No pretendo, ni de lejos, compararme con Homero, aquel poeta ciego a quien se le ocurrió escribir 'La Odisea' narrando el viaje de vuelta de ... Ulises desde Troya hasta su casa que le llevó diez años y durante el cual tuvo que enfrentarse a ninfas, sirenas malignas, Polifemo, mujeres malvadas pero estupendas, tormentas y otros contratiempos de menor cuantía. Sí les voy a contar la historia de un viaje durante el que ocurrieron cosas que ni el mismo Homero hubiera podido imaginar y que quizá le habrían impulsado a escribir otro poema.
En mi afán, puramente defensivo, de alejarme de la infernal algarabía y abandono de las normas de la civilización en que, en mi opinión, consisten los sanmateos, me fui de viaje bastante lejos, preludio del cual era inevitable un viaje a Madrid para abordar un avión. Así que compré con antelación el correspondiente pasaje para el tren a la capital que sale de Logroño a las 14.16 y dos o tres días antes comenzaron las sorpresas: Renfe me envió un atento SMS en el que me avisaba de que el tramo de vía de Logroño a Miranda, sin renovar desde los años cuarenta del siglo pasado, se iba a poner al día para acercarlo a los años sesenta del mismo siglo y en consecuencia el traslado desde Logroño a Miranda se efectuaría en autobús.
Como no había otra opción, el día señalado me presenté puntualmente en la estación de ferrocarril donde una señorita muy amable Renfe nos agrupó a los obedientes viajeros y nos condujo a un autobús allí aparcado.
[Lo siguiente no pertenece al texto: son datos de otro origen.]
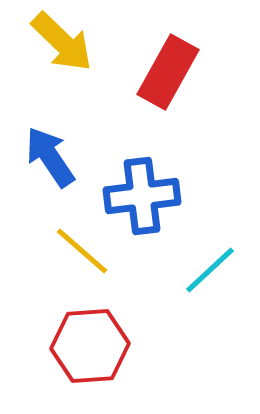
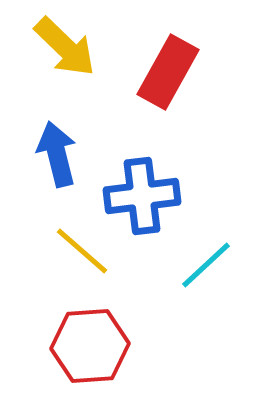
yellow arrow: moved 3 px right, 5 px down
blue arrow: moved 7 px right, 3 px up; rotated 20 degrees clockwise
cyan line: moved 4 px left, 5 px up
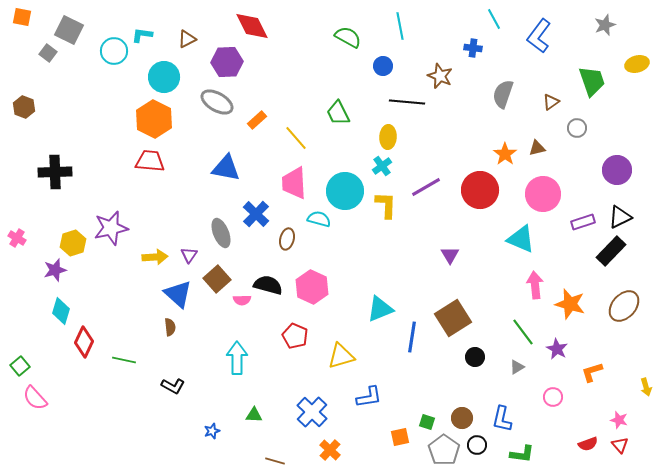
Partió a la hora señalada y accedió a la circunvalación por el nudo de La Estrella, pero cuando todavía no había llegado al cruce con avenida de Madrid, resentido al parecer por el mal trato de la compañía o quien sabe si por alguna discriminación de género porque se sentía autobusa y no le hacían caso, decidió dejar de prestar sus servicios y se detuvo arrojando en prueba de su indignación un feo chorro de aceite negro sobre la carretera. El conductor intentó razonar con él o ella, que se mantuvo inflexible, y a los pasajeros no nos quedó más remedio que esperar en el arcén, protegidos, eso sí, por la policía municipal pero indefensos ante el sol inclemente que nos azotaba.
Tras media hora de espera y ácidos comentarios entre los pasajeros, otro autobús obediente nos recogió y nos depositó en la estación de Miranda en la que el tren esperaba paciente como si fuera un perro.
Todos, creo que había alguna toda también, asfixiados por el calor nos lanzamos en el tren a las máquinas repletas de refrescos y chucherías para saciar la sed, con la sorpresa de que, efectivamente, las máquinas existían, pero selladas con cinta americana y un letrero ominoso que advertía de que estaban fuera de servicio. Acudimos a los empleados del tren que nos informaron desolados, eso sí, que se les había acabado el agua y no nos quedó otro remedio que esperar a llegar a Madrid con bastante retraso para restaurar los tejidos. Ahí hubiera querido yo ver a Ulises y a Homero.